SUperman: Efficient Permanent Computation on GPUs
Deniz Elbek, Fatih Taşyaran, Bora Uçar, Kamer Kaya
TL;DR
SUperman addresses the challenge of exact permanent computation, a #P-complete problem, by designing a GPU-optimized, multi-node software suite that extends Ryser-based approaches with Gray-code optimizations and architecture-aware memory strategies. The framework supports dense and sparse matrices across real and complex domains, incorporating preprocessing (DM and Forbert–Marx decompositions) and precision-enhancement techniques (quad precision outer sums and compensated summation) to deliver substantial speedups over CPU baselines and to enable large-scale records (e.g., $62\times62$ on 192 GPUs in ~1.63 days).
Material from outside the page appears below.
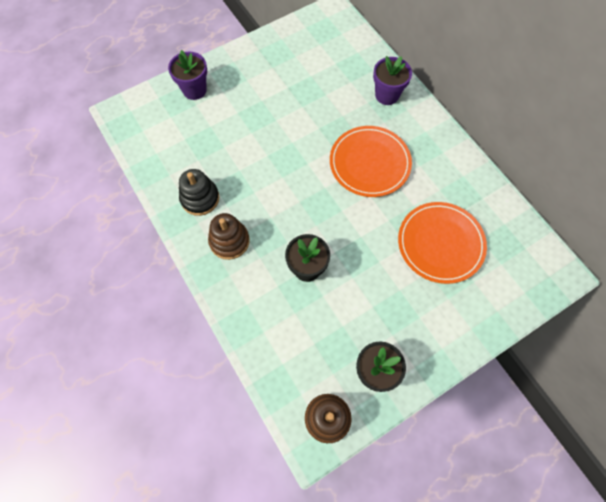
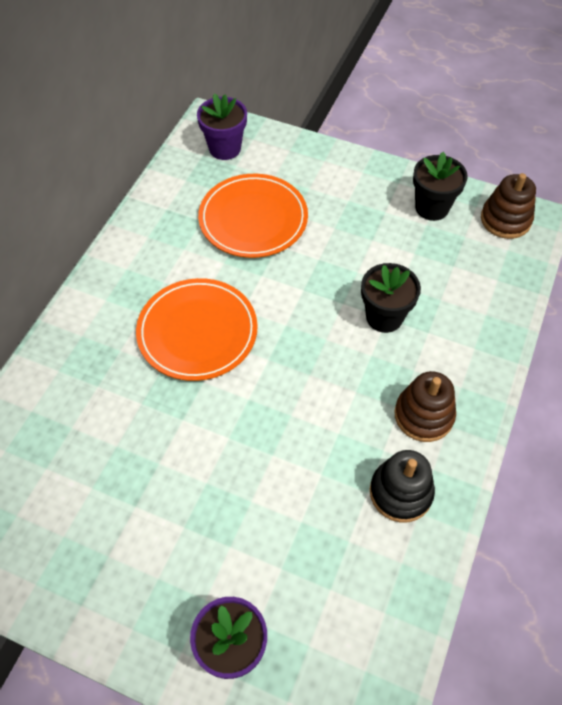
camera: 125 degrees left, 10 degrees down
purple flower pot [373,56,412,105] -> purple flower pot moved to [197,93,247,160]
Key contributions include coalesced memory access patterns, per-thread register usage for the $x$ array, and flexible OpenMP/MPI-based parallelism, plus accuracy-guided strategies validated on known matrices. The results indicate meaningful practical impact for applications in quantum computing, physics, and combinatorics, offering a reusable GPU/HPC solution for permanents and setting records for large instances. Future work points to hybrid/extended precision, Python wrappers, and broader ecosystem integration to broaden accessibility and applicability.
Abstract
The permanent is a function, defined for a square matrix, with applications in various domains including quantum computing, statistical physics, complexity theory, combinatorics, and graph theory. Its formula is similar to that of the determinant; however, unlike the determinant, its exact computation is #P-complete, i.e., there is no algorithm to compute the permanent in polynomial time unless P=NP. For an $n \times n$ matrix, the fastest algorithm has a time complexity of $O(2^{n-1}n)$. Although supercomputers have been employed for permanent computation before, there is no work and, more importantly, no publicly available software that leverages cutting-edge High-Performance Computing accelerators such as GPUs. In this work, we design, develop, and investigate the performance of SUperman, a complete software suite that can compute matrix permanents on multiple nodes/GPUs on a cluster while handling various matrix types, e.g., real/complex/binary and sparse/dense, etc., with a unique treatment for each type. SUperman run on a single Nvidia A100 GPU is up to $86\times$ faster than a state-of-the-art parallel algorithm on 44 Intel Xeon cores running at 2.10GHz. Leveraging 192 GPUs, SUperman computes the permanent of a $62 \times 62$ matrix in 1.63 days, marking the largest reported permanent computation to date.